Hauptausschuss gibt grünes Licht für Rattenbekämpfung

Hauptausschuss gibt grünes Licht für Rattenbekämpfung

Die Stadt Erkrath bekämpft die Tiere jetzt auch auf Privatgrundstücken. Für die Eigentümer bleibt der Einsatz kostenlos.

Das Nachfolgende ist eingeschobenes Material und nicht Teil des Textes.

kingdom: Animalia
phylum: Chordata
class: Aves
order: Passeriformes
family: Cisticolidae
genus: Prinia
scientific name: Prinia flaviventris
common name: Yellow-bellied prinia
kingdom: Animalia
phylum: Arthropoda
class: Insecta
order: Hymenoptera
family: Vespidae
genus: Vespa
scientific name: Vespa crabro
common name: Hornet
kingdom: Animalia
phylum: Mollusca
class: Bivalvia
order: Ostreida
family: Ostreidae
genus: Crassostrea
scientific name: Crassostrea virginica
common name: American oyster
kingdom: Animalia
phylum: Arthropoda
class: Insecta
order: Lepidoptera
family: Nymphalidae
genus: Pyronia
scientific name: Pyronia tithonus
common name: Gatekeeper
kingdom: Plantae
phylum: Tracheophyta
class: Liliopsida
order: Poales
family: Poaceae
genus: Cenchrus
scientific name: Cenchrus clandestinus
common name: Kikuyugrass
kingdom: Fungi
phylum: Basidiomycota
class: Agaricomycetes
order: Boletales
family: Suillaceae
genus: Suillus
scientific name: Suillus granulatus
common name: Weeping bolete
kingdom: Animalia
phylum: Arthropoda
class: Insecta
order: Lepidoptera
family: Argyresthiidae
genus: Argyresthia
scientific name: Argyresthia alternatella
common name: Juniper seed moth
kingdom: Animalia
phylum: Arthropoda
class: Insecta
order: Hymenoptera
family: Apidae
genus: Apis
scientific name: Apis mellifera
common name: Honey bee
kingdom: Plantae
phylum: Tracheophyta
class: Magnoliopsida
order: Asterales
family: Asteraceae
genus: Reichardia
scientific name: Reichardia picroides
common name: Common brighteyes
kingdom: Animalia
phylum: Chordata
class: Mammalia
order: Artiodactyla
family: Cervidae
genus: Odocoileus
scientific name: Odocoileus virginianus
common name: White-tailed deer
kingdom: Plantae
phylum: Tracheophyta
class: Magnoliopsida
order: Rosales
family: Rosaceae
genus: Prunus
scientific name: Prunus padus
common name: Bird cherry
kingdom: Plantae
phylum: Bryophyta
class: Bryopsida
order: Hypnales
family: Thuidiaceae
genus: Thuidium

Erkrath. Im Hauptausschuss ist der Plan der Verwaltung, für private Grundstücke künftig wieder eine kostenlose Bekämpfung von Ratten anzubieten, auf breite Zustimmung gestoßen. Auch wenn dies Mehrkosten für die beträchtlich verschuldete Kommune bedeutet, wurde nicht groß gemeckert: Die geschätzten Kosten liegen bei zirka 55 000 Euro pro Jahr, ohne diese Übertragung sind es 40 000 Euro. „Das sollte uns die Gesundheit der Bürger wert sein“, sagte Bürgermeister Christoph Schultz.

Hintergrund sind die nicht abreißenden Beschwerden über Rattenplagen in den Bereichen Sandheide, Schildsheide und Stadtweiher. Zuletzt war in Sandheide eine junge Mutter, die Müll zum Container einer dortigen Wohnanlage bringen wollte, einem Angriff zweier Ratten gerade noch entkommen. Nachdem ein Arbeiter dort sogar von einer Ratte gebissen wurde, hat die Verwaltung diese Plätze und ihre weitere Umgebung durchkämmt und dabei mehrere Rattennester und -bauten entdeckt. Auf dem Gelände wurden auch Essensreste gefunden, die die Tiere anlocken.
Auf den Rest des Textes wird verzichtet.